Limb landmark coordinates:
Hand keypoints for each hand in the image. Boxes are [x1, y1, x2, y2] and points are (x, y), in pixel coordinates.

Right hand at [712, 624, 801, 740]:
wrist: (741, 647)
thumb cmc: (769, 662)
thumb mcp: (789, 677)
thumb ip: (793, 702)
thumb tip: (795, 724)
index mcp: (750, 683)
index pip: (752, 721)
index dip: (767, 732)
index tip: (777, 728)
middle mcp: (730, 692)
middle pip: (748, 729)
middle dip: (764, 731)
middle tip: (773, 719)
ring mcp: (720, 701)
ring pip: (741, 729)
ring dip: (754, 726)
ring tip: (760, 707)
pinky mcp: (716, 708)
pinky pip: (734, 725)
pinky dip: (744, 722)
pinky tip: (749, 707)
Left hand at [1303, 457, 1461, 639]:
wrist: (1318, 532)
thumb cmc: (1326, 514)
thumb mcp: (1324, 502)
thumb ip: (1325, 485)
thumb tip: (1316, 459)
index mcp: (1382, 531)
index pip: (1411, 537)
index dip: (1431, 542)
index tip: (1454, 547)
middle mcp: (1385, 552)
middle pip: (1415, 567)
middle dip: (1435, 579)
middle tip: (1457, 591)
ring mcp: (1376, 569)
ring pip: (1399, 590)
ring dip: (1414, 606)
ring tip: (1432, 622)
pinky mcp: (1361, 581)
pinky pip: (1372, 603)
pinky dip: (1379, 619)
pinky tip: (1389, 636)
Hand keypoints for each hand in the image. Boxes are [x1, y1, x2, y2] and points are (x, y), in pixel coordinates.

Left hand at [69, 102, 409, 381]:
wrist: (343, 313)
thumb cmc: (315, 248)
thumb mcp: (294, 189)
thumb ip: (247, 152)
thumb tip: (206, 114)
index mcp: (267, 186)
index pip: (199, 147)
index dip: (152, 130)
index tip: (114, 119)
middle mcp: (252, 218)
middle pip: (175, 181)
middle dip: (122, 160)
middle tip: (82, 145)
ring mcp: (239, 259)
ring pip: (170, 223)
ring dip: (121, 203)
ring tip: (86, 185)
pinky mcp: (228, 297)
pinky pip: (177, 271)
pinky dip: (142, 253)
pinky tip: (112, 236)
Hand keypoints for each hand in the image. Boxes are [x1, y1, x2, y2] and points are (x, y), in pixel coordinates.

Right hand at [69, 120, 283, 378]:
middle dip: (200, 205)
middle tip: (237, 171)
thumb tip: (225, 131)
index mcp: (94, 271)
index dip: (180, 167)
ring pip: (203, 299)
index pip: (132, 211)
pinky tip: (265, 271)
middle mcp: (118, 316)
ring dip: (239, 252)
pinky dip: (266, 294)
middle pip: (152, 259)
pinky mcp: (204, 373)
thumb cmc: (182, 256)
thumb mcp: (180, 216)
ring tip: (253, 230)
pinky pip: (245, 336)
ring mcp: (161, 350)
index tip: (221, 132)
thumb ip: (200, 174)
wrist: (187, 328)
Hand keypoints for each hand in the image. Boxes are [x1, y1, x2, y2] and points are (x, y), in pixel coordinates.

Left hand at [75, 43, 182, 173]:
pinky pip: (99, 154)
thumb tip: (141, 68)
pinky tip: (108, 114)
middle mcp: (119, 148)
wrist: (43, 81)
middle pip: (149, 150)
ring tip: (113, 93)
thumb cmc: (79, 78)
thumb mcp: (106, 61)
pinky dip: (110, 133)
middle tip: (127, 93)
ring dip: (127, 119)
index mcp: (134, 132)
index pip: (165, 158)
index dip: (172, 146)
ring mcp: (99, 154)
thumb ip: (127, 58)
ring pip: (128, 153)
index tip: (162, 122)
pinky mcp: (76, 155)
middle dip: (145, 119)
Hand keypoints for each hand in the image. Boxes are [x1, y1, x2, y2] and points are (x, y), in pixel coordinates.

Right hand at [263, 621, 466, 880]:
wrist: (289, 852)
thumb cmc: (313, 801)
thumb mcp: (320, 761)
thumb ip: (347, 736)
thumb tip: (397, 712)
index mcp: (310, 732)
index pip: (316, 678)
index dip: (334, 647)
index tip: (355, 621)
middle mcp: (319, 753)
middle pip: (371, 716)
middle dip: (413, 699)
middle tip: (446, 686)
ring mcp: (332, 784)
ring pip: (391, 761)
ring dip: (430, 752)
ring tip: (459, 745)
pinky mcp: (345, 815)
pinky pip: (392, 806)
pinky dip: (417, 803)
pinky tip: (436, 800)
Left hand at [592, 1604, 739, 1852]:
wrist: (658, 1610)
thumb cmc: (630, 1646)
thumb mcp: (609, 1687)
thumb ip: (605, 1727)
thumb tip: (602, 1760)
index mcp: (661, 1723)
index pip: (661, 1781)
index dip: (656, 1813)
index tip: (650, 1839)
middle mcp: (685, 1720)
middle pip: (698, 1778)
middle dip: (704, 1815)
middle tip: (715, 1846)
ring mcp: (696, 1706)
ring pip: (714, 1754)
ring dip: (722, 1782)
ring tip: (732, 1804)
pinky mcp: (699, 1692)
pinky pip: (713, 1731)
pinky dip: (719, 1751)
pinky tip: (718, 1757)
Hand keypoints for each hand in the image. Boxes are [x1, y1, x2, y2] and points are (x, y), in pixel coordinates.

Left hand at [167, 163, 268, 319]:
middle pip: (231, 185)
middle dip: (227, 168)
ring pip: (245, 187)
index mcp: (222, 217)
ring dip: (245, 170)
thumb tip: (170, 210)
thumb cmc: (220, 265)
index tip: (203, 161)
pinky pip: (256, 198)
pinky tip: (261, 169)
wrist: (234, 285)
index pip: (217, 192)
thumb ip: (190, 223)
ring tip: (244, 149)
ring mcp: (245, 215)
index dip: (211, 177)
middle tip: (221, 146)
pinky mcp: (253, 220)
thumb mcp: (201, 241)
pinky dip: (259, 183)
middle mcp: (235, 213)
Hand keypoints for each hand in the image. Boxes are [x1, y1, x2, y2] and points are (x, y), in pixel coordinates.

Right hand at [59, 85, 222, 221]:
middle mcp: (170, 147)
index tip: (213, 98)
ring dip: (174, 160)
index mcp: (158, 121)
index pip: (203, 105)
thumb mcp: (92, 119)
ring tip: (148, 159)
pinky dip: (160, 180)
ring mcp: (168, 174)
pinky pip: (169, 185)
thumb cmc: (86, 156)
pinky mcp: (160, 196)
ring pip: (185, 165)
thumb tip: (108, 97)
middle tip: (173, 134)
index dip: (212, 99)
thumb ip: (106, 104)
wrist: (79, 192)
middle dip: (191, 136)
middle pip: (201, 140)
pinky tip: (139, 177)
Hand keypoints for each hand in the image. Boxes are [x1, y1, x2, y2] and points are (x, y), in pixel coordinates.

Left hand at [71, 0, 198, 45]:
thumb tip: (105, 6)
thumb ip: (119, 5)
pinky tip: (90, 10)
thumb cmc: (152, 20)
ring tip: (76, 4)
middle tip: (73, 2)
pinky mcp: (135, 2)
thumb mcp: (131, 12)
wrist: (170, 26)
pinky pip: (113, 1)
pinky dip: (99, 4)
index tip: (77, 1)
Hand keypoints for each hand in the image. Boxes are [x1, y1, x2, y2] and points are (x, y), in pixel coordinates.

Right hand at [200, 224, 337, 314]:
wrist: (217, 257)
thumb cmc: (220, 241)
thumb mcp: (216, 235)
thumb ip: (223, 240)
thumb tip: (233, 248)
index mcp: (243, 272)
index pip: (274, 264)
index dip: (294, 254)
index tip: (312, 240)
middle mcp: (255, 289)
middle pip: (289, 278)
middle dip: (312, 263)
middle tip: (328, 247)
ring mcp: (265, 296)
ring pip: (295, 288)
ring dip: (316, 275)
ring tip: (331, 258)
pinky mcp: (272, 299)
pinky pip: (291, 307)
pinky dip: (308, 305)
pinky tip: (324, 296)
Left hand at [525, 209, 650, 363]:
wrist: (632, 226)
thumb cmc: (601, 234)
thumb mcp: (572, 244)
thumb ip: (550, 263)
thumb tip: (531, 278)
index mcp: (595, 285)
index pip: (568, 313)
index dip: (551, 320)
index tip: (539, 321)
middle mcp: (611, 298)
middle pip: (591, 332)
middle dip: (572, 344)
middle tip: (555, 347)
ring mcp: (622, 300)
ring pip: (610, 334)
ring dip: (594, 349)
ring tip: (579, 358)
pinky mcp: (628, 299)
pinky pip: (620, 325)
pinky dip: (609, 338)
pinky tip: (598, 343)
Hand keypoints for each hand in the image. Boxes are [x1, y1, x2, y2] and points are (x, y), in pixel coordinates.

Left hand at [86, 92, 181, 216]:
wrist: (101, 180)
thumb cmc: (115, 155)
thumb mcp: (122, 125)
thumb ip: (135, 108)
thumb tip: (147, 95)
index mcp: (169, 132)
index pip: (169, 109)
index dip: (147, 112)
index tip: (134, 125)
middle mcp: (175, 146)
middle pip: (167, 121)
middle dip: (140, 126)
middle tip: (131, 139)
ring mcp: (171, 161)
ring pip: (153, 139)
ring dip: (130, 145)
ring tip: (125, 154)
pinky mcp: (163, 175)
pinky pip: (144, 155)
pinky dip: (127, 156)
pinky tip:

### PROBLEM DESCRIPTION
Go through the records from the first line and copy each one exactly, ending after the line that contains "ring tip: (1432, 622)". Give nothing else.

### EXPECTED ANSWER
Hand keypoints for each hand in the image. Boxes are [x1, y1, x2, y2] and points are (x, y), in pixel coordinates.

Right hand at [712, 624, 801, 740]:
wrist: (741, 647)
thumb cmc: (769, 662)
thumb mcp: (789, 677)
thumb ip: (793, 702)
thumb tip: (795, 724)
index mcp: (750, 683)
index pip: (752, 721)
index dip: (767, 732)
index tip: (777, 728)
middle mcp: (730, 692)
middle pip: (748, 729)
middle dip: (764, 731)
middle tip: (773, 719)
ring mcp: (720, 701)
ring pip: (741, 729)
ring dip: (754, 726)
ring tip: (760, 707)
pinky mcp: (716, 708)
pinky pip: (734, 725)
pinky dip: (744, 722)
pinky tip: (749, 707)
Left hand at [1303, 457, 1461, 639]:
wrist: (1318, 532)
thumb cmc: (1326, 514)
thumb mcp: (1324, 502)
thumb ip: (1325, 485)
thumb tip: (1316, 459)
index mcp: (1382, 531)
index pip: (1411, 537)
index dip: (1431, 542)
index tip: (1454, 547)
middle mcp: (1385, 552)
middle pip: (1415, 567)
middle dip: (1435, 579)
middle tip: (1457, 591)
ring mcp: (1376, 569)
ring pip: (1399, 590)
ring dip: (1414, 606)
ring tip: (1432, 622)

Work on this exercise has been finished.